Crohn's disease (CD) is a chronic inflammatory condition affecting any part of the gastrointestinal tract. Current therapies involve pharmacological efforts to dampen inflammation. Biologics are recommended for patients with steroid-dependent or steroid-refractory disease; however, little is known about current biologic use in real-world settings in Japan.
This observational, longitudinal, cohort study utilized the Japan Medical Data Center (JMDC) database to analyze claims data of patients who were prescribed ≥1 biologic (adalimumab, infliximab, or ustekinumab) following a new CD diagnosis made between January 2009 and January 2019. We primarily assessed the type of first-line treatment prescribed within 6 months of a patient's first CD diagnosis.
Of the 1,346 eligible patients, the most common prescriptions were 5-aminosalicylic acid (5-ASA) monotherapy (26.8%), 5-ASA plus biologic combination (26.3%), and biologic monotherapy (12.9%). First-line biologics were prescribed within 6 months of initial CD diagnosis in 61.1% of patients, either alone or in combination with other therapies.

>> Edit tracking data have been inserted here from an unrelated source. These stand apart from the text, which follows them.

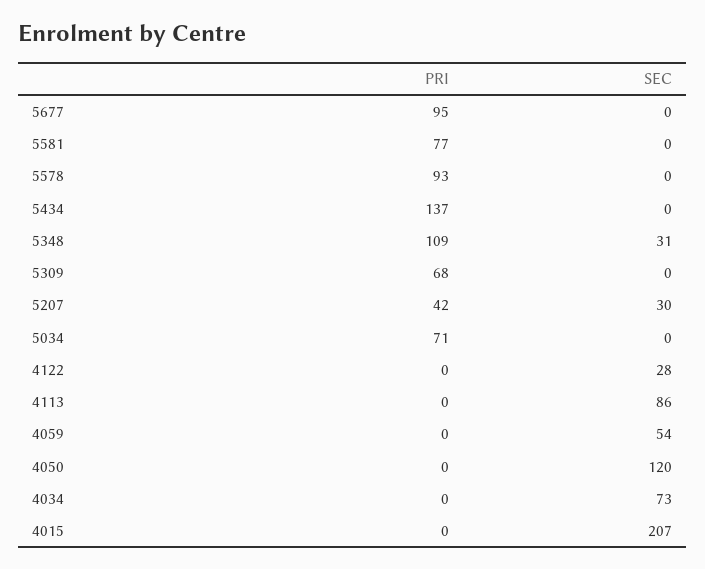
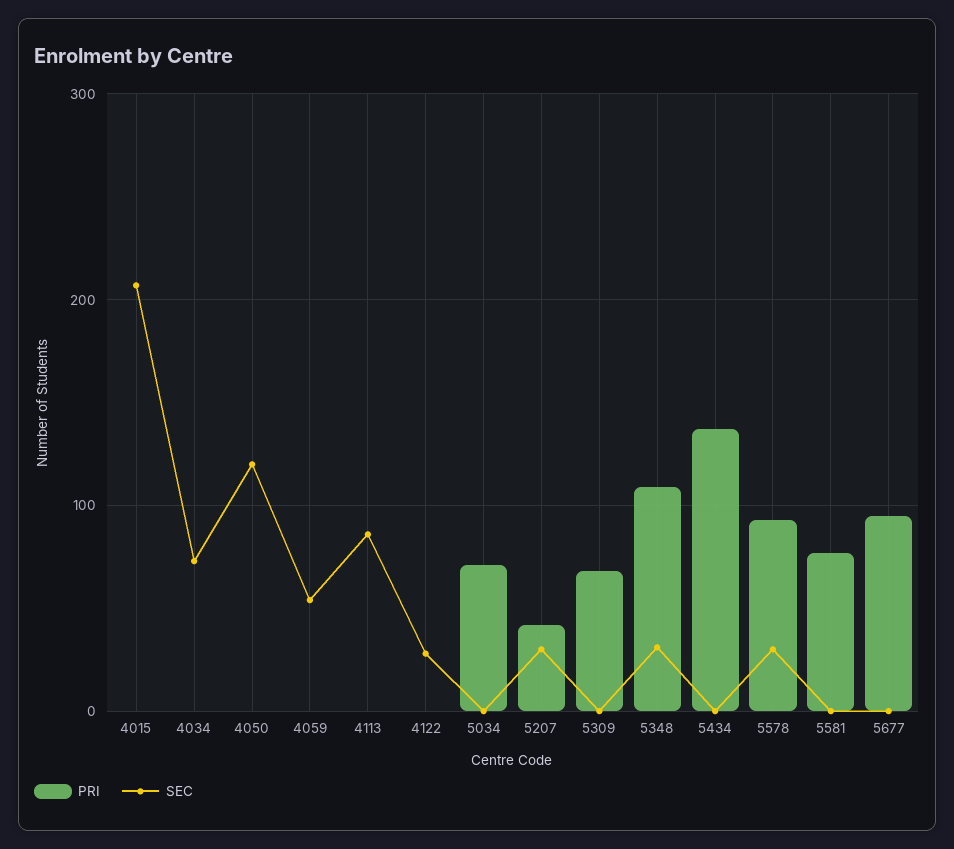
SEC, 5578: 0 -> 30

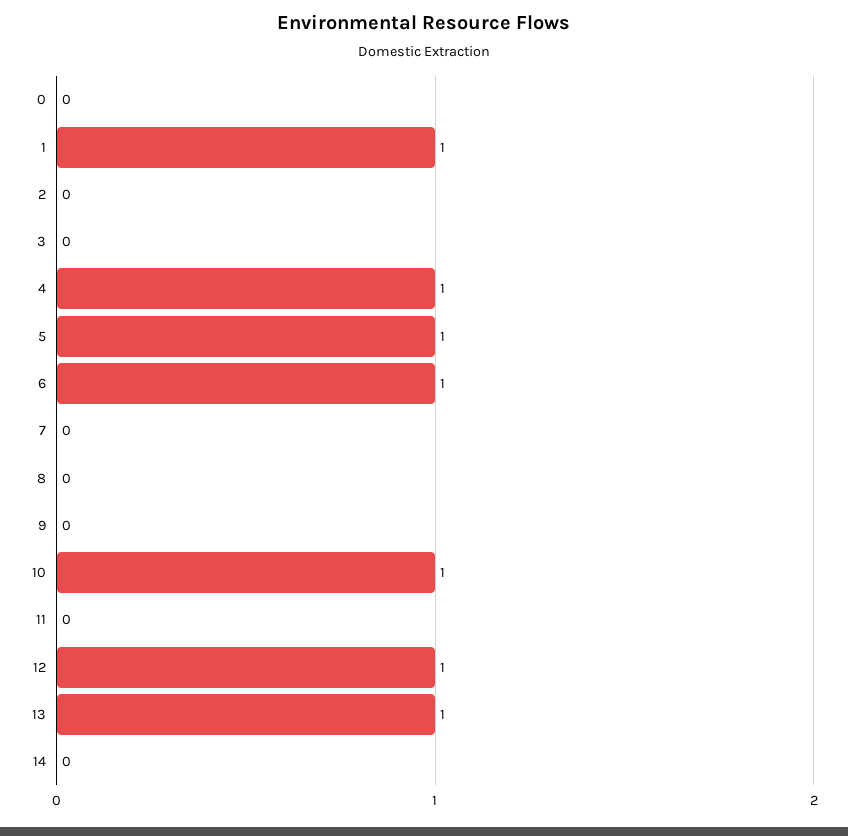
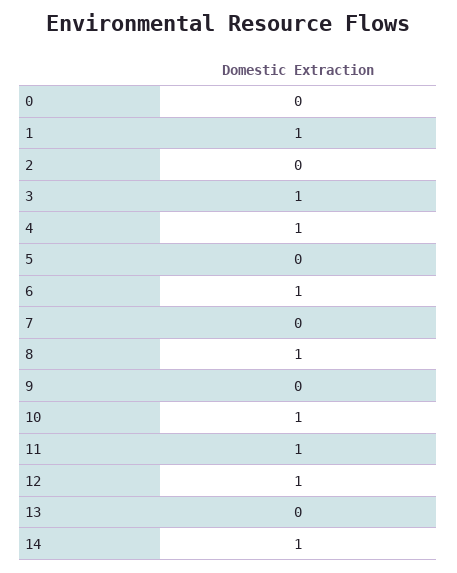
3: 0 -> 1
5: 1 -> 0
8: 0 -> 1
11: 0 -> 1
13: 1 -> 0
14: 0 -> 1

As an individual first-line treatment, the proportion of patients receiving prescriptions of infliximab was high (66.3%) and steroids, low (1.3%). Patients who had a procedure to inspect the small intestine, such as endoscopy (n = 508), were mostly treated with a nonbiologic therapy (74.8%), whereas those who had not (n = 838), mostly received biologics (alone or in combination, 82.8%) as a first-line treatment.
In this study, we discovered the typical treatment pattern of patients with CD who received biologics and are registered in the JMDC database in Japan. Biologics were commonly used in the early phase of CD treatment. Treatment with traditional approaches such as steroids and nutritional therapy with evaluation for small intestine lesions, before turning to the use of biologics, may be prudent for achieving optimal outcomes.

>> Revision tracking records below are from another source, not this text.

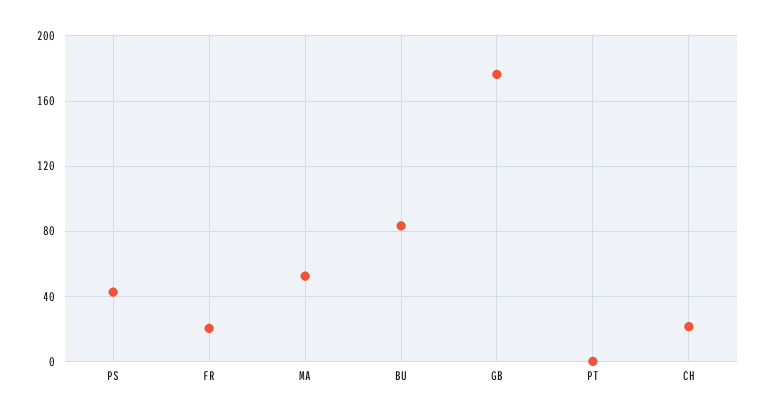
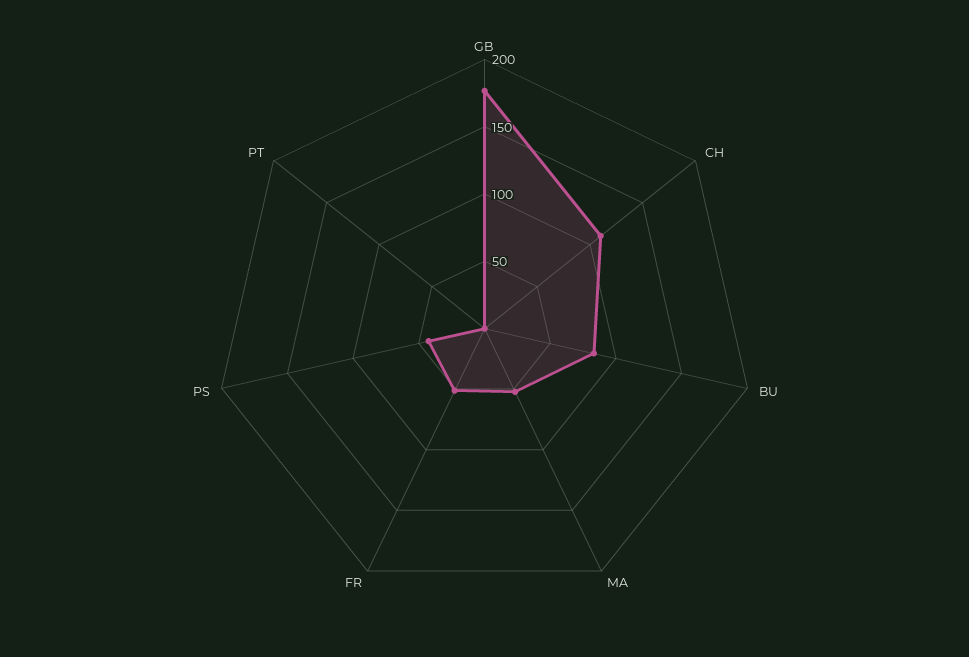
FR: 20 -> 50
CH: 20 -> 110

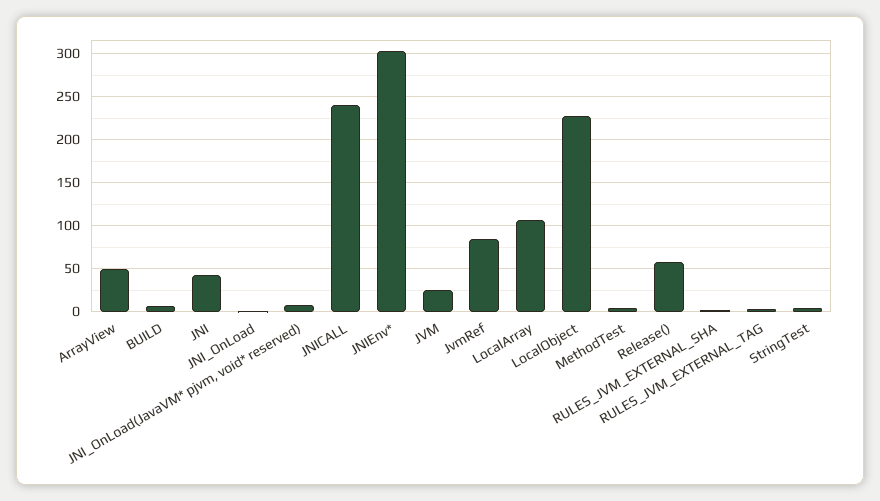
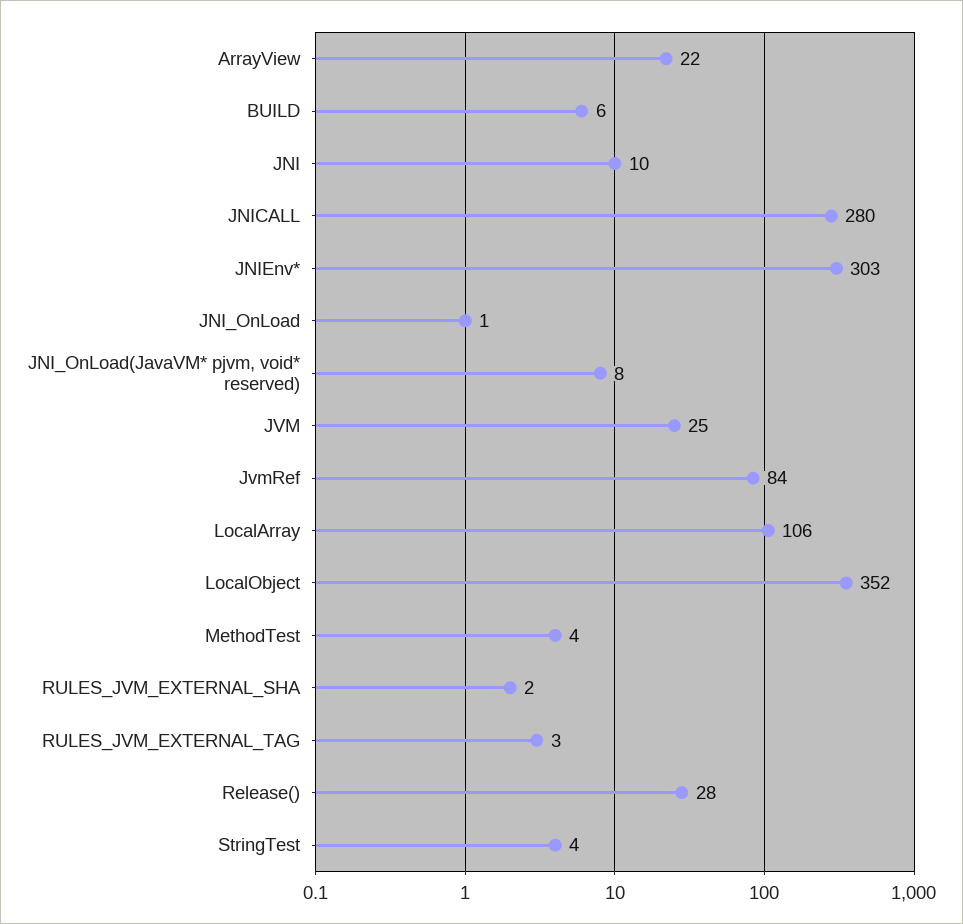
ArrayView: 50 -> 22
JNI: 40 -> 10
JNICALL: 240 -> 280
LocalObject: 230 -> 352
Release(): 60 -> 28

克罗恩病(CD)是一种影响胃肠道任何部位的慢性炎症性疾病。目前的治疗方法包括药物治疗以抑制炎症。生物制剂被推荐用于依赖激素或激素抵抗的疾病患者;然而,关于日本真实世界环境中生物制剂的使用情况,我们知之甚少。
本观察性、纵向、队列研究利用日本医疗数据中心(JMDC)数据库,分析了 2009 年 1 月至 2019 年 1 月期间首次诊断为 CD 后至少使用一种生物制剂(阿达木单抗、英夫利昔单抗或乌司奴单抗)的患者的理赔数据。我们主要评估了患者首次 CD 诊断后 6 个月内开具的一线治疗药物类型。

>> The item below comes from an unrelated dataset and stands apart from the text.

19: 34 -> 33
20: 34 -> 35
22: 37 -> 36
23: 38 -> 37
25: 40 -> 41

在 1346 名符合条件的患者中,最常见的处方是 5-氨基水杨酸(5-ASA)单药治疗(26.8%)、5-ASA 联合生物制剂联合治疗(26.3%)和生物制剂单药治疗(12.9%)。61.1%的患者在首次 CD 诊断后 6 个月内接受了一线生物制剂治疗,或单独使用或联合其他治疗药物。作为单一的一线治疗药物,接受英夫利昔单抗治疗的患者比例较高(66.3%),而接受激素治疗的患者比例较低(1.3%)。接受小肠检查(如内镜)的患者(n=508)大多接受非生物制剂治疗(74.8%),而未接受小肠检查的患者(n=838)大多接受生物制剂(单独或联合使用,82.8%)作为一线治疗药物。
在这项研究中,我们发现了在日本 JMDC 数据库中登记的接受生物制剂治疗的 CD 患者的典型治疗模式。生物制剂在 CD 治疗的早期阶段被广泛使用。在使用生物制剂之前,采用传统方法(如激素和营养治疗)并评估小肠病变,可能有助于实现最佳治疗效果。